- **Directions for this task**
Transcribe the listing line for line, starting with its first line and going on through the line with "Bu Kategorideki Diğer Haberler".

- **Listed records**
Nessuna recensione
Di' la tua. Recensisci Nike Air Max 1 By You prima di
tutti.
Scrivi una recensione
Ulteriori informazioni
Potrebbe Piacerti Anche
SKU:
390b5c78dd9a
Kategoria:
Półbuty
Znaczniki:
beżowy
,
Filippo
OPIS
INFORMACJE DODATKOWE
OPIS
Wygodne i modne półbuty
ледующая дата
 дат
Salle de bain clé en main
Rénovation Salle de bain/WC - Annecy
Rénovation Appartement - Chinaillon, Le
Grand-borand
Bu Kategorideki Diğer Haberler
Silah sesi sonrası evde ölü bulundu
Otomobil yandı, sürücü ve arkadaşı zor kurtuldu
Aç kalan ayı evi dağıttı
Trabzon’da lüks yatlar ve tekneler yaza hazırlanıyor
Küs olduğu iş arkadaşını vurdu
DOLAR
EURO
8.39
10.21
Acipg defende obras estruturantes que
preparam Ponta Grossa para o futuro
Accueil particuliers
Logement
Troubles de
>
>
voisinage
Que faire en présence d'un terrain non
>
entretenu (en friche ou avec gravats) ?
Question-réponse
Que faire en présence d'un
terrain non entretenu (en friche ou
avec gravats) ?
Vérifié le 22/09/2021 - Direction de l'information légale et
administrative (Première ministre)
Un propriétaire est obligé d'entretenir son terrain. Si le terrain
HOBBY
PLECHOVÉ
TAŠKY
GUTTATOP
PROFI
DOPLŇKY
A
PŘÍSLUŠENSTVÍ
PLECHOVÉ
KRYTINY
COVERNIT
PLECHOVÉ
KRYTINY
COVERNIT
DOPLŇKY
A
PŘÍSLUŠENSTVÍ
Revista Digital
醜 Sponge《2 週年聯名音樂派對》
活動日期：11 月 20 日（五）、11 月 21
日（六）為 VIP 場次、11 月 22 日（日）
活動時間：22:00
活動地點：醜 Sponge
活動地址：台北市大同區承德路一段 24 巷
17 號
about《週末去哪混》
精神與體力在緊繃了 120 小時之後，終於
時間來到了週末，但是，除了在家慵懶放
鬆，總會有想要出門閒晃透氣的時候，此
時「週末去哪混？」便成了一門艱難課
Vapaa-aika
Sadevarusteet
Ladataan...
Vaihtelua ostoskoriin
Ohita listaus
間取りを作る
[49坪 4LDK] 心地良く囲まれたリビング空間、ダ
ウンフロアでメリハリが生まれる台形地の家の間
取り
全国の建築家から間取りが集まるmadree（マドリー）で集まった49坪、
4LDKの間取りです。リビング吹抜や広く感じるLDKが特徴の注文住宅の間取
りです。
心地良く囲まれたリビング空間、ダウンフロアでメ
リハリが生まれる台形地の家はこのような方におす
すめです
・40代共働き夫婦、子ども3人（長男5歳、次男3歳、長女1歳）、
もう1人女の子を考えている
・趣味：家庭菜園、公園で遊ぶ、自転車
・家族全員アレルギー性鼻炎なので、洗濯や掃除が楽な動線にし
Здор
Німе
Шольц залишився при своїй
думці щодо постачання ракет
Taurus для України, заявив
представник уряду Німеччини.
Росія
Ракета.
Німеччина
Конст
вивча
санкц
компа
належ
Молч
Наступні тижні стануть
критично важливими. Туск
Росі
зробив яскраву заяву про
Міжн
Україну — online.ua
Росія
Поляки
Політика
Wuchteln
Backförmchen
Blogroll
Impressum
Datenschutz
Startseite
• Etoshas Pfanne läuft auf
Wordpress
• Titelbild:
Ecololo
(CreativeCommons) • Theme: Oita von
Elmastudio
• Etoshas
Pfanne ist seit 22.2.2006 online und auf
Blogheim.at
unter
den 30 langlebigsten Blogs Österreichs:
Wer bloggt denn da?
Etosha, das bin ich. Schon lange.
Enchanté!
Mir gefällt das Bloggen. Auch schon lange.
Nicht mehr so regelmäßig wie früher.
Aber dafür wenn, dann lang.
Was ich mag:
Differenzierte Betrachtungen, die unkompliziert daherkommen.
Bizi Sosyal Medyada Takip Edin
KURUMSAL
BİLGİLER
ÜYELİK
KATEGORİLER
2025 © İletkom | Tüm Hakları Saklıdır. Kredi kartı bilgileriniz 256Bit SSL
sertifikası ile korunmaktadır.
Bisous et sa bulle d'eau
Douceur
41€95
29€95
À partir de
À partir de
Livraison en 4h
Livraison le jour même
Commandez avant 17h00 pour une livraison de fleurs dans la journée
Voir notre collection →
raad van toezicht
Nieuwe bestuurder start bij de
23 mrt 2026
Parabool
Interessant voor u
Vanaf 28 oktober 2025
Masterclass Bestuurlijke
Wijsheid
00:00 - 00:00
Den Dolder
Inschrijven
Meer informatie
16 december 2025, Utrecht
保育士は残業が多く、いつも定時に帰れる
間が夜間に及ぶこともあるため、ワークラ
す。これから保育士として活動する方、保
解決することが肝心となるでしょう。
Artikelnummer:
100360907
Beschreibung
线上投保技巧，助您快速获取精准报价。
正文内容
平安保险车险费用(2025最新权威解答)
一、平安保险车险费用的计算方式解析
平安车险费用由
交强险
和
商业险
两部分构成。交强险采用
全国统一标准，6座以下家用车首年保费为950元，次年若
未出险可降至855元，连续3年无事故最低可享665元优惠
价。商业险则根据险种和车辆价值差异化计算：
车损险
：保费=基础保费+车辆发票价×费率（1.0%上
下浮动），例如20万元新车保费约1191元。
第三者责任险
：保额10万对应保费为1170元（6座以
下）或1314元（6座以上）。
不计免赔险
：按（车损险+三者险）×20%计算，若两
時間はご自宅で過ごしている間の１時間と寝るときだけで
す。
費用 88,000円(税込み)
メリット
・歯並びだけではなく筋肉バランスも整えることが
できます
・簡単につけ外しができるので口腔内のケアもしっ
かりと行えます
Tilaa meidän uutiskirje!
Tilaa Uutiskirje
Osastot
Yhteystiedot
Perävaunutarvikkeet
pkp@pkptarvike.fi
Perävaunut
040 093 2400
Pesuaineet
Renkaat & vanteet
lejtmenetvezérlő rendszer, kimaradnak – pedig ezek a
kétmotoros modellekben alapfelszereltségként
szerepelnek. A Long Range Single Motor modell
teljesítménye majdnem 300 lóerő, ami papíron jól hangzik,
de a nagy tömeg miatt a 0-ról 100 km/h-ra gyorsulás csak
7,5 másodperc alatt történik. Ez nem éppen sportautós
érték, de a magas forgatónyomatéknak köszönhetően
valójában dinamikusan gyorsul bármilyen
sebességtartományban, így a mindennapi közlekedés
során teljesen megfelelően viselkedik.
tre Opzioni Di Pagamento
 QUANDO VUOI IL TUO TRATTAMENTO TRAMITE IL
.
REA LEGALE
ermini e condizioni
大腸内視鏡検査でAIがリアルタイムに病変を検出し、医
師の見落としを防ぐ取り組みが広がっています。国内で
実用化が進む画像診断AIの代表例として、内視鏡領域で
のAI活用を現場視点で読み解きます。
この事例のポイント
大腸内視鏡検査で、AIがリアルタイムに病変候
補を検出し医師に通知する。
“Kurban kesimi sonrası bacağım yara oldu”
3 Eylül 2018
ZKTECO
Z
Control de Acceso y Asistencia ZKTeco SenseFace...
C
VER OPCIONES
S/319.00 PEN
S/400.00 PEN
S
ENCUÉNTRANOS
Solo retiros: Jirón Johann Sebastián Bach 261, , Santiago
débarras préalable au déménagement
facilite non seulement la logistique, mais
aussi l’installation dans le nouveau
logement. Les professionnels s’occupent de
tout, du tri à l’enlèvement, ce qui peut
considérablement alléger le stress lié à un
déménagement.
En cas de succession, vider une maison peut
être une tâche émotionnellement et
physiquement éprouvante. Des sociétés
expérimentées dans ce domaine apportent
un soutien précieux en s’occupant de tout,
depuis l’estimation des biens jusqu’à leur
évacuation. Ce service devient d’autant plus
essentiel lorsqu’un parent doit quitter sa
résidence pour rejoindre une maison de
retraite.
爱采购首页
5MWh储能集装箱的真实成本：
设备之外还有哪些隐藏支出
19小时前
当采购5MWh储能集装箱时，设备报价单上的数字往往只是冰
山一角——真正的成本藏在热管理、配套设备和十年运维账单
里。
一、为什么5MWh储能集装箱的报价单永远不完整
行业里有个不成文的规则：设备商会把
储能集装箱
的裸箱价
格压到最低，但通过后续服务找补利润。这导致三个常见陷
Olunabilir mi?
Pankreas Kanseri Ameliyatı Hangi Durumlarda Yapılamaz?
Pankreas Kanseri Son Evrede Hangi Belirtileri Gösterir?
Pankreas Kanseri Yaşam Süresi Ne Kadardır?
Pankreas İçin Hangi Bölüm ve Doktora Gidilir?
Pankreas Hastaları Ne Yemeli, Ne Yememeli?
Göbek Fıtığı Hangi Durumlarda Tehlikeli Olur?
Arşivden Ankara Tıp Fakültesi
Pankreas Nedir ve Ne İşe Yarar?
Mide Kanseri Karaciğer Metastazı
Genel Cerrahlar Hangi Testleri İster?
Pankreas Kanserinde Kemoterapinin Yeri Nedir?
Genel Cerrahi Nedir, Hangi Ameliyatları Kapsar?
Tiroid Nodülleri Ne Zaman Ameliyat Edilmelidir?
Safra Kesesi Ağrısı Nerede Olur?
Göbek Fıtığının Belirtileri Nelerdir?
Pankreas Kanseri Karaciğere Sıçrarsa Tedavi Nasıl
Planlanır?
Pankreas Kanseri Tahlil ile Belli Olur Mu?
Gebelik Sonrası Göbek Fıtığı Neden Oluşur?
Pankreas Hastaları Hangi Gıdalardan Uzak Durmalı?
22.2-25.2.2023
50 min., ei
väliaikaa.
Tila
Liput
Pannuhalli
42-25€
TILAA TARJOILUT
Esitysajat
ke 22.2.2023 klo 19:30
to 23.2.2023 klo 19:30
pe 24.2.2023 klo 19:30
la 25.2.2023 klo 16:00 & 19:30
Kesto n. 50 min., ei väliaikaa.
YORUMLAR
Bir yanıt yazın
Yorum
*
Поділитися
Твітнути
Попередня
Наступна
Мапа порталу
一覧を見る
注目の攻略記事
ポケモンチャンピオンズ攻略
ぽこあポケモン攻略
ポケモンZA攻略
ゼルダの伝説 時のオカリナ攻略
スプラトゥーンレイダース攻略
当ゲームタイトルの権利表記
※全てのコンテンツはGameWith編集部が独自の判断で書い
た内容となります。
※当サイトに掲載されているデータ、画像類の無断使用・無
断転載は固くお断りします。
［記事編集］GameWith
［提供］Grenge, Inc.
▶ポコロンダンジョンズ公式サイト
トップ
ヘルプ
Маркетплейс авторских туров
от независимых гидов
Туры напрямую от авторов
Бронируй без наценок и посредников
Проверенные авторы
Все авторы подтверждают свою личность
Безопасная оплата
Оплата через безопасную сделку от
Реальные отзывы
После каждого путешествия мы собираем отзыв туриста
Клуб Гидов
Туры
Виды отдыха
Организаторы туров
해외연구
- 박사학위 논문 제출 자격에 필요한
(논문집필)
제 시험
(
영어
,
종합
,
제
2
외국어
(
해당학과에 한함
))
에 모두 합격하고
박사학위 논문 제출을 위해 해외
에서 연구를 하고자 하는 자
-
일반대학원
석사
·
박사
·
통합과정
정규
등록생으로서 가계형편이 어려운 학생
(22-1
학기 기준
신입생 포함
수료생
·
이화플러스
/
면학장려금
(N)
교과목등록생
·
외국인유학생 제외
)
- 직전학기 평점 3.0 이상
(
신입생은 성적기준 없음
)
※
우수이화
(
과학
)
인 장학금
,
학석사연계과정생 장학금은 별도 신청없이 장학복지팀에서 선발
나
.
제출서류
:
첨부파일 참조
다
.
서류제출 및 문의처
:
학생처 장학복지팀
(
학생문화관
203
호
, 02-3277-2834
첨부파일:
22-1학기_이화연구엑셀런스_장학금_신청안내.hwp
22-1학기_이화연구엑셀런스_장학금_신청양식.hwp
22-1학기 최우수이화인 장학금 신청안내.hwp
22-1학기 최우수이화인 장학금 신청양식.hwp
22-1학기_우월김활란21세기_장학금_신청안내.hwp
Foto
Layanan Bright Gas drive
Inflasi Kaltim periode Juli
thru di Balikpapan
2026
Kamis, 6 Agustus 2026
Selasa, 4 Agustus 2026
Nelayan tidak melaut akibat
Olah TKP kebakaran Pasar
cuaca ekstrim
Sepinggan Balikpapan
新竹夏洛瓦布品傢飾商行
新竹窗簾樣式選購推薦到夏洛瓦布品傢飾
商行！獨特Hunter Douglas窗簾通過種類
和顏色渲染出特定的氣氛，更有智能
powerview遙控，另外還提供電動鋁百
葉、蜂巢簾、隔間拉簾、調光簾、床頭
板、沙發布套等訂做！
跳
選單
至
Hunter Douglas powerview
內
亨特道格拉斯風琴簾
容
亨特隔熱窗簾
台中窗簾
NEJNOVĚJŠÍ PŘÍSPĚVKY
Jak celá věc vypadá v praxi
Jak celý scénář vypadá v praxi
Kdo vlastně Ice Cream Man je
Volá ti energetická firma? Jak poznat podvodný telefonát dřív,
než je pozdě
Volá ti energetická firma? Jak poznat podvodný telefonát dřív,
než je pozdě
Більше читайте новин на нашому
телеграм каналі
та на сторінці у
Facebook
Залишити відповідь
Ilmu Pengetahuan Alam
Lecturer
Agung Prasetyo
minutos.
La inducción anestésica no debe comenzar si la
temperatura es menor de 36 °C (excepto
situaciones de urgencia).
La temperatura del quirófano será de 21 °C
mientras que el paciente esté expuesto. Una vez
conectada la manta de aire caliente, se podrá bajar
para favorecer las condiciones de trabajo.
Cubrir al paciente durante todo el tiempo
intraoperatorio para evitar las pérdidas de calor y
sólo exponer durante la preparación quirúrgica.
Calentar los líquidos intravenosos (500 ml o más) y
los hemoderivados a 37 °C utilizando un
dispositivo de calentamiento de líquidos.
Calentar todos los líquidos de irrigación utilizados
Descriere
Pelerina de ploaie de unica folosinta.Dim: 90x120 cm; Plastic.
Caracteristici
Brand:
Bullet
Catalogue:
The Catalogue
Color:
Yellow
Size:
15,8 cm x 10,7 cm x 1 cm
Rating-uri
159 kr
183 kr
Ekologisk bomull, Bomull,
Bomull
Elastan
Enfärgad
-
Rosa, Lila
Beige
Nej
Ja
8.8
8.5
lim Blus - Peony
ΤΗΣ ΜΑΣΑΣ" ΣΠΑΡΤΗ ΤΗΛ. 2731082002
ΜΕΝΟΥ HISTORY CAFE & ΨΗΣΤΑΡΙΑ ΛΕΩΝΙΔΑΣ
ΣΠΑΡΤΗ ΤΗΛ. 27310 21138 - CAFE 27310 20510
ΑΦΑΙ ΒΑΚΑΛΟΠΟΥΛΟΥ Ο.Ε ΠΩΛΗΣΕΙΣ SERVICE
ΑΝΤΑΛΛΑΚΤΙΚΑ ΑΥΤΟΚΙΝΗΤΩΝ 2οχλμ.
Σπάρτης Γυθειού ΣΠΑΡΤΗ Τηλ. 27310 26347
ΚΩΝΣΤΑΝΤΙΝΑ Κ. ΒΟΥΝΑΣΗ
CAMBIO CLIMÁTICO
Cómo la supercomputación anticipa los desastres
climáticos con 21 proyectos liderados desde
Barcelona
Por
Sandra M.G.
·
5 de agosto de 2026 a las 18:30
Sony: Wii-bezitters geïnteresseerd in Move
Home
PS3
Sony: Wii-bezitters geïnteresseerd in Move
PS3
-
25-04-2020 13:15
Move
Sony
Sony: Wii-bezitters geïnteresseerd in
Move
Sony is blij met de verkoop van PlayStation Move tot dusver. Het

- **Solution to the problem**
Nessuna recensione
Di' la tua. Recensisci Nike Air Max 1 By You prima di
tutti.
Scrivi una recensione
Ulteriori informazioni
Potrebbe Piacerti Anche
SKU:
390b5c78dd9a
Kategoria:
Półbuty
Znaczniki:
beżowy
,
Filippo
OPIS
INFORMACJE DODATKOWE
OPIS
Wygodne i modne półbuty
ледующая дата
 дат
Salle de bain clé en main
Rénovation Salle de bain/WC - Annecy
Rénovation Appartement - Chinaillon, Le
Grand-borand
Bu Kategorideki Diğer Haberler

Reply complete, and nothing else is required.